For the past three years, I have planted tomatoes in my garden in London. I raise them from seeds inside and then gingerly place them outside, supporting them with stakes and hoping for warm weather to help them grow. When I finally see some tomatoes on the vine, the calendar turns to August and nights feel chilly. The lovely late summer heat and sun that tomatoes need to ripen is nowhere to be found and in three years, I have only had a handful of tomatoes turn red. After woefully staring at green tomatoes, I remembered a classic summer Southern dish of fried green tomatoes. Ah, perfect! Uses my tomatoes and they don't have to be ripe.
I don't know if I have mentioned this before, but my family is not actually Southern, nor are we from the Southern US. I grew up there and was influenced by many of the traditions and culture and know about Southern food, but most of the time when I make a classic Southern dish, I have never tried to make it before or seen someone make it.
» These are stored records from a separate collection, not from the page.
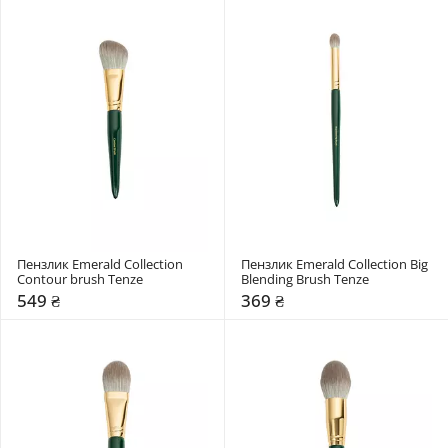
Пензлик Emerald Collection 
Пензлик Emerald Collection Big 
Contour brush Tenze
Blending Brush Tenze
549 ₴
369 ₴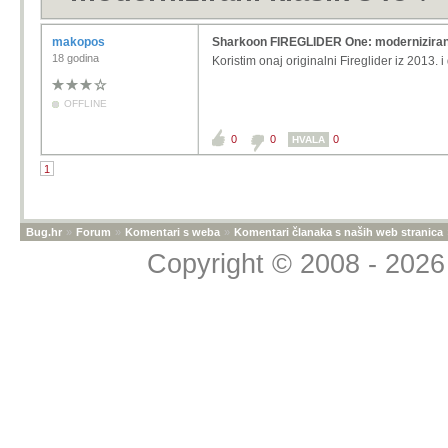
makopos
Sharkoon FIREGLIDER One: modernizirani 
18 godina
Koristim onaj originalni
Fireglider iz 2013.
OFFLINE
0
0
0
HVALA
1
Bug.hr
»
Forum
»
Komentari s weba
»
Komentari članaka s naših web stranica
Copyright © 2008 - 2026 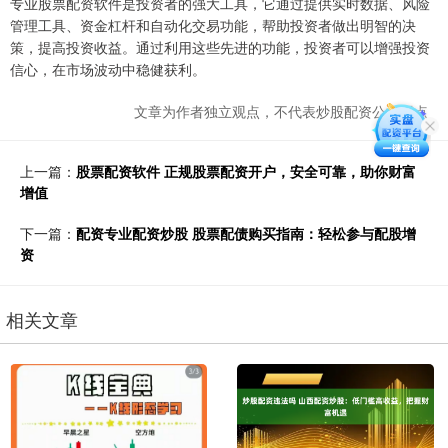
专业股票配资软件是投资者的强大工具，它通过提供实时数据、风险
管理工具、资金杠杆和自动化交易功能，帮助投资者做出明智的决
策，提高投资收益。通过利用这些先进的功能，投资者可以增强投资
信心，在市场波动中稳健获利。
文章为作者独立观点，不代表炒股配资公司观点
上一篇：
股票配资软件 正规股票配资开户，安全可靠，助你财富
增值
下一篇：
配资专业配资炒股 股票配债购买指南：轻松参与配股增
资
相关文章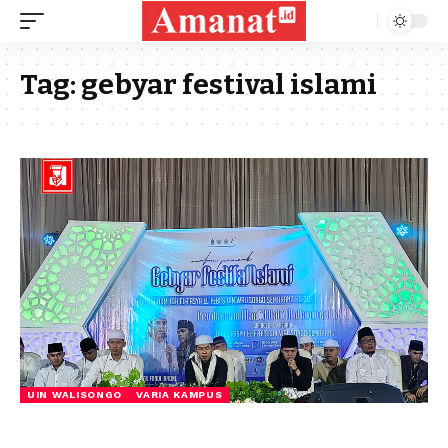
Tag:
gebyar festival islami
UIN WALISONGO
VARIA KAMPUS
So when I say I remembered a classic Southern dish, I usually have only remembered that this dish and recipes exists, not the taste and fond memories of making said dish. Still, Southern cooking reminds me of home in so many ways, because you would never find some of these foods outside of the US, making them unique and have a particularly strong association with the US to me.
Back to the fried green tomatoes. This, like many good Southern dishes, is fried. Examples = chicken fried steak, fried chicken, deep-fried okra, deep-fried twinkies (don't ask). If you are keeping score, fried = good = Southern.
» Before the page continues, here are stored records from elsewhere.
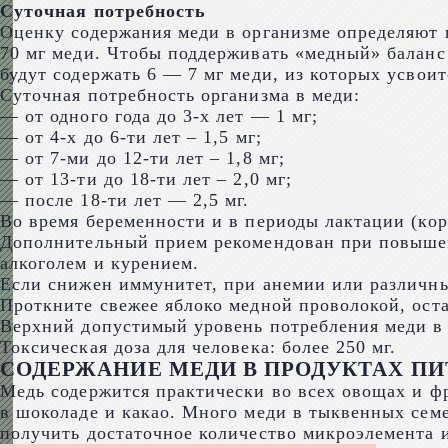
Суточная потребность
Оценку содержания меди в организме определяют п
70 мг меди. Чтобы поддерживать «медный» баланс 
будут содержать 6 — 7 мг меди, из которых усвои
Суточная потребность организма в меди:
— от одного года до 3-х лет — 1 мг;
— от 4-х до 6-ти лет – 1,5 мг;
— от 7-ми до 12-ти лет – 1,8 мг;
— от 13-ти до 18-ти лет – 2,0 мг;
— после 18-ти лет — 2,5 мг.
Во время беременности и в периоды лактации (кор
Дополнительный прием рекомендован при повышенн
алкоголем и курением.
Если снижен иммунитет, при анемии или различны
Проткните свежее яблоко медной проволокой, оста
Верхний допустимый уровень потребления меди в 
Токсическая доза для человека: более 250 мг.
СОДЕРЖАНИЕ МЕДИ В ПРОДУКТАХ П
Медь содержится практически во всех овощах и фру
в шоколаде и какао. Много меди в тыквенных семе
получить достаточное количество микроэлемента и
After picking and slicing my green tomatoes, I prepared a beaten egg and a plate of flour, cornmeal and breadcrumbs for the coating.
Dip each slice in the egg and cover all sides with the breading mixture.
Place the slices in a heated pan with vegetable oil.
The tomatoes will brown pretty quickly, so be sure to turn them regularly. I left them on the heat for 10 minutes or so. That was enough to make sure the breading was browned and the tomatoes cooked, but not mushy.
The green tomatoes hold their shape really well and have a slightly tangy taste. I don't know if this is protocol, but we ate them with leftover creme fraiche, which complimented the taste and texture nicely.
I highly recommend this recipe if you have any green tomatoes on the vine.